とある男性、朝起きたら目の前にデジタマがあることに気がつく 作:ハトメヒト(ヒットマン)
ある子供がテレビの前に釘付けになっている。毎週放送されるアニメを見るために早起きしているのだ。
「やっぱ、強いよなエテモン」
だがそんな楽しい時間も終わる。
『……この放送は御覧のスポンサーでお送りしました。』
そうナレーションが入ると子供は「あーあ終わっちゃた」とつぶやくが、テレビから流れる提供クレジットのオープニングテーマの音楽の後に、重厚な音楽と共にCMのナレーションが流れる。
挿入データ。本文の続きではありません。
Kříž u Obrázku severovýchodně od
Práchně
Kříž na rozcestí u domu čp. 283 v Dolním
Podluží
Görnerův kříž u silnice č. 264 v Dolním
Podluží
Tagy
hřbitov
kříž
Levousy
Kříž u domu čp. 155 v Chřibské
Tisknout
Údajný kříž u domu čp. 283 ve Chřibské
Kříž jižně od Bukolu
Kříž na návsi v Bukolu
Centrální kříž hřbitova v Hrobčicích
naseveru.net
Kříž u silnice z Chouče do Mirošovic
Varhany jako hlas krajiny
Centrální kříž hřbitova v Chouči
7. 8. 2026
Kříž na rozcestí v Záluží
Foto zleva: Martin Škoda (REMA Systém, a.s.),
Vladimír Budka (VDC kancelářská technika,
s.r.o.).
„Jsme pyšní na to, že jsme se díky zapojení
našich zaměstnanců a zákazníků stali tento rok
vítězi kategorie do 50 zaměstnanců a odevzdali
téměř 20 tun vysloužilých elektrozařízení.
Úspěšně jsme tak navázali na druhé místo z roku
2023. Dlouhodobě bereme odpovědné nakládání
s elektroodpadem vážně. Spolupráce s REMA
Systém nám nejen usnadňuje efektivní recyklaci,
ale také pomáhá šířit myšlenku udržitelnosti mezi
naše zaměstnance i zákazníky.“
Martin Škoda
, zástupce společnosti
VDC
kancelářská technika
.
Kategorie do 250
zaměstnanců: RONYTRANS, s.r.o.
『あのデジタルモンスター達がヴァーチャルビジョンで投影される‼ 今、君たちの冒険は進化する。新発売デジモンX-I‼ 3980円。育てろ君のデジモンを‼』
「わぁすごいなぁ~レビュー動画見てみよう」
とある子供は動画サイトを開く。
―とある動画サイト―
とある子供が動画サイトで、新発売するオモチャのレビュー動画を見始める。
とある子供が再生ボタンを押すと動画が流れ、ゴスロリ衣装に身を包んだ女性ストリーマーがオモチャの紹介を始める。
『はい!皆さんこんにちは、今日はですね。新発売となる、デジモンX-Iについて簡単にレビューしたいと思います‼ いやぁ皆さんデジモンですよ。懐かしいですよね。選ばれし子供たちやパートナーデジモンたちとの冒険、いや憧れますよね。』
ストリーマーは、興奮気味でレビューを続ける。動画の右下に※で、この商品は開発中ですの文字が小さく見える。
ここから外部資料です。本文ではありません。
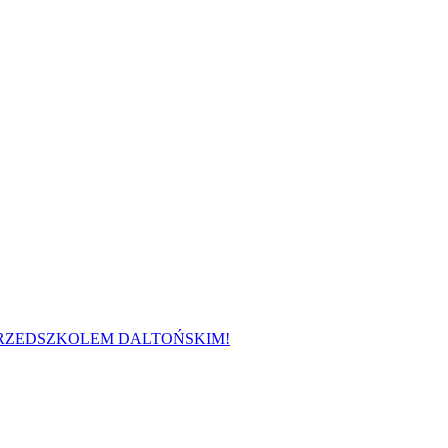
 PRZEDSZKOLEM DALTOŃSKIM!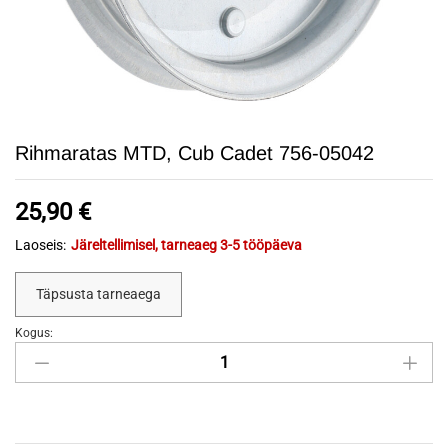
Rihmaratas MTD, Cub Cadet 756-05042
25,90
€
Laoseis:
Järeltellimisel, tarneaeg 3-5 tööpäeva
Täpsusta tarneaega
Kogus:
Rihmaratas
MTD,
Cub
Cadet
756-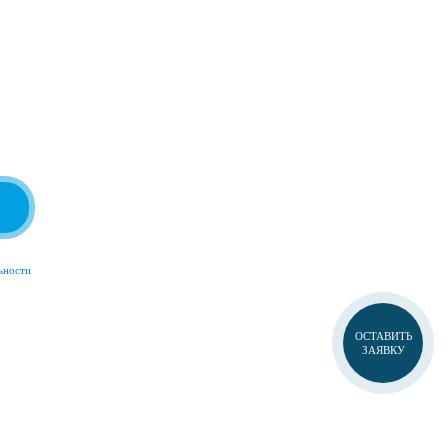
ьности
ОСТАВИТЬ
ЗАЯВКУ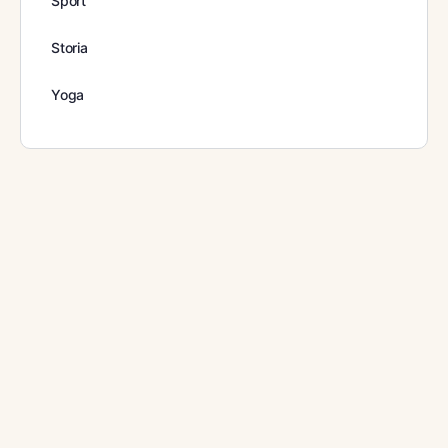
Sport
Storia
Yoga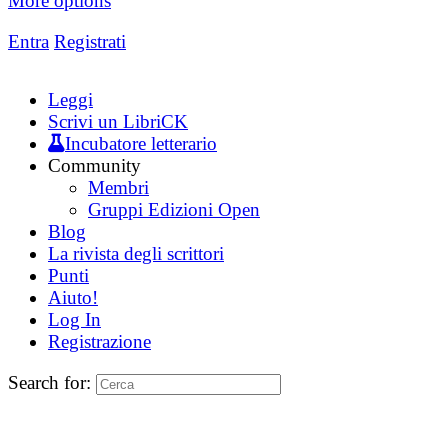
More options
Entra
Registrati
Leggi
Scrivi un LibriCK
Incubatore letterario
Community
Membri
Gruppi Edizioni Open
Blog
La rivista degli scrittori
Punti
Aiuto!
Log In
Registrazione
Search for:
『それでですね、デジモンX-Iは何とですね。デジモンペンデュラムみたいに小さいんですが、すごく。すごーく高性能なんですよ。じ・つ・は、このデジモンX-Iは、ヴァーチャルビジョンで投影されてですね、な、なんとリアルにデジモンが表現されるんですね~ワァオ』
ストリーマーは、興奮具合がヒートアップしていきながらも、続けて紹介していく。
『登録されているデジモンは多数あって、やりごたえ抜群のアドベンチャーモードやトレーニングモード、さらに肉を餌付けしたりも出来ちゃう優れモノなんです。マジでって思いますよね。思いますよね。では早速……操作してっと』
ストリーマーがボタンを操作して、ヴァーチャルビジョンで投影された肉を自分が育てているデジモンに餌付けしている。
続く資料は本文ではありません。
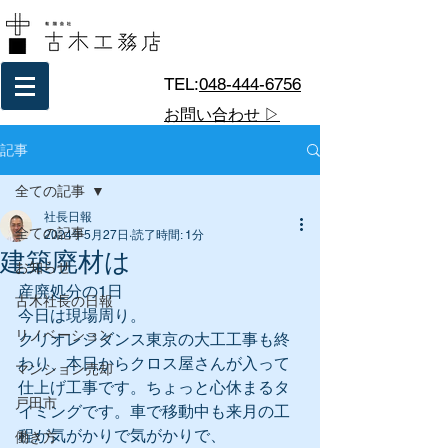
TEL:
048-444-6756
お問い合わせ ▷
記事
全ての記事
社長日報
全ての記事
2024年5月27日
読了時間: 1分
建築廃材は
お知らせ
産廃処分の1日
古木社長の日報
今日は現場周り。
リノベーション
クリオレジダンス東京の大工工事も終
わり、本日からクロス屋さんが入って
マンション売却
仕上げ工事です。ちょっと心休まるタ
戸田市
イミングです。車で移動中も来月の工
程が気がかりで気がかりで、
働き方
『こんなに凄いんですよ。タカトとギルモンも、こんな感じだったんでしょうかね~うるうる』
ストリーマーが感情的になりながらも紹介を続ける。
『やっぱり餌付けしてあげたり、実際にリアルなヴァーチャルビジョンで投影されたデジモンで、アドベンチャーモードや、充実なトレーニングモード。お友達とも対戦も出来ますよ。それでなんですが、リアルなデジモンを育てるって、没入感が半端ないと思いませんか!?どひゃーって』
ビックリした表情をしながらもストリーマーは動画の締めくくりにかかる。
『さて、こんなに高性能なんですが、お値段何と。な、な、何と3980円税込みです。いやーこの商品は玩具業界に革命をもたらすと思いますよ。まぁこの動画は案件なんですけどね。ワラワラ』
そしてストリーマーは、爆笑しながら続ける。
『私は目指しますよ、究極体デジモンまで進化させます‼ 一応このチャンネルで対戦トーナメントを開きます。皆さん買ったら参加してください。燃えます。ゴオゴオ』
ストリーマーは最後に挨拶をして動画が終わると、とある子供は驚きながらつぶやく。
「うわぁ~すごいなぁ。パパに買ってもらおう。“エテモン”を育てるの楽しみだな~。あと友達と対戦したいなぁ~」
とある子供は、小学校の友達と対戦することを楽しみに思っていると、母親が「ご飯よ~」と二階にいたとある子供を呼び出す。
「わーい今日はハンバーグかな?」
そんなことを言いながら、とある子供は食事に向かうのだった。
???系統は、SIRENのアーカイブ的な物語の補完的な説明でもある。その上ネタバレ的な危険を、はらむかも知れないが現状は問題ないと思われる。